How many?

We have $x^2 - x = x (x-1) \geq 0$ and $y^2 \geq 0$ .

That limits the possibilities to $0 \leq y^2 \leq 3$ . Two cases:

-- $y = 0$ , but then $x^2 - x = 3$ , $(x - \tfrac12)^2 = 3\tfrac14$ , which has no rational solution;

-- $y = \pm 1$ , and then $(x-\tfrac12)^2 = 2\tfrac14$ , so that $x - \tfrac12 = \pm1\tfrac12$ and $x = -1$ or $x = 2$ . That means there are four solutions: $(-1, -1);\ (-1,1);\ (2, -1);\ (2, 1).$

$x^2-x+y^2-3=0$

The discriminant for $x$ in terms of $y$ is $13-4y^2$

A quick check tells us that $y^2$ can be only equal to $1$ to have a perfect square discriminant

So, $y=(1,-1)$ and since the original equation is a quadratic in $x$ , then for every value of $y$ there are $2$ values of $x$

Therefore, there are $2 \cdot 2 = \boxed{4}$ ordered pairs.

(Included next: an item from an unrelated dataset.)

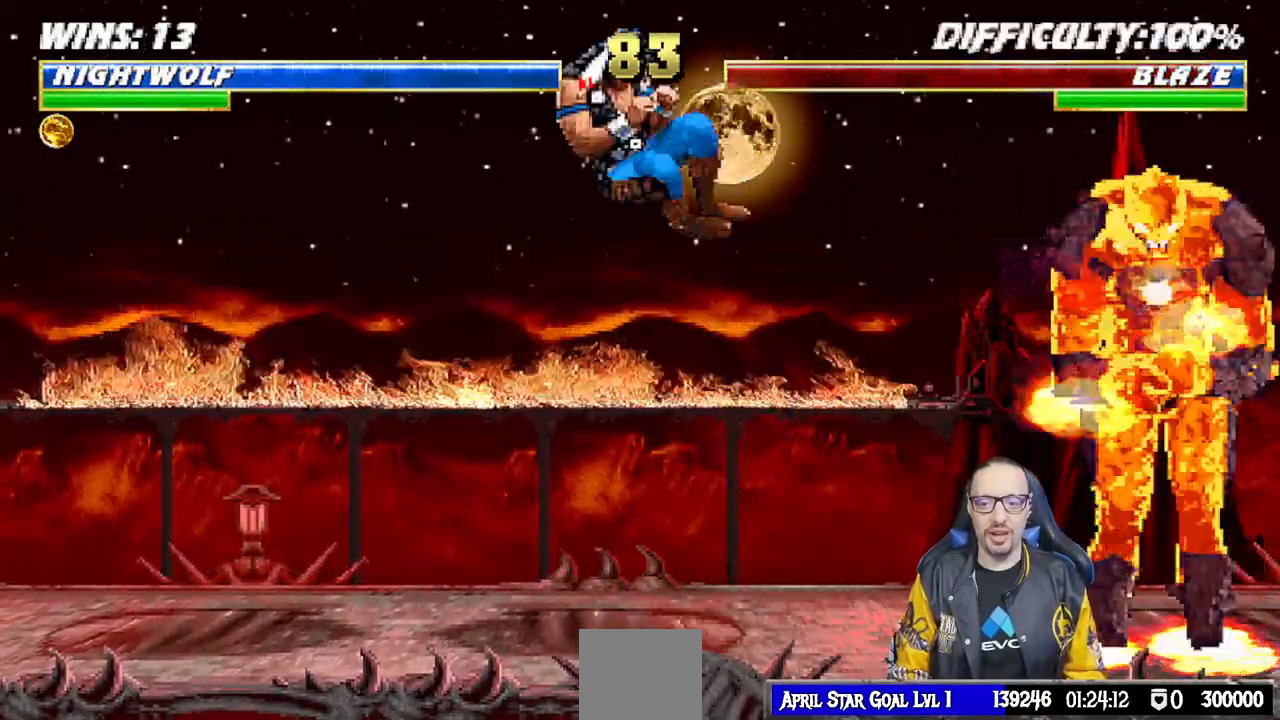
{"dt_ms": 500, "buttons": [], "left_stick": "center", "right_stick": "center", "events": [[50, "DPAD_LEFT", "up"], [50, "DPAD_UP", "up"], [67, "TRIANGLE", "up"], [83, "L1", "up"], [150, "TRIANGLE", "down"], [450, "TRIANGLE", "up"]]}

If one simply adds 1/4 to both sides of this Diophantine equation, we obtain the equation of a circle in the xy-plane:

x^2 - x + 1/4 + y^2 = 3 + 1/4;

or (x - 1/2)^2 + y^2 = 13/4 (i).

which is centered at (1/2, 0) and has radius = sqrt(13)/2.

This circle described in (i) has x-intercepts at ((1-sqrt(13)/2, 0) and ((1+sqrt(13)/2, 0), which has x = -1, 0, 1, and 2 as the only integral values belonging to this domain. Testing each value in (i) yields:

(x,y) = (-1, -1); (-1, 1); (0, sqrt(3)); (0, -sqrt(3)); (1, sqrt(3)); (1, -sqrt(3)); (2, -1); (2, 1).

Only four out of these eight ordered pairs are integral.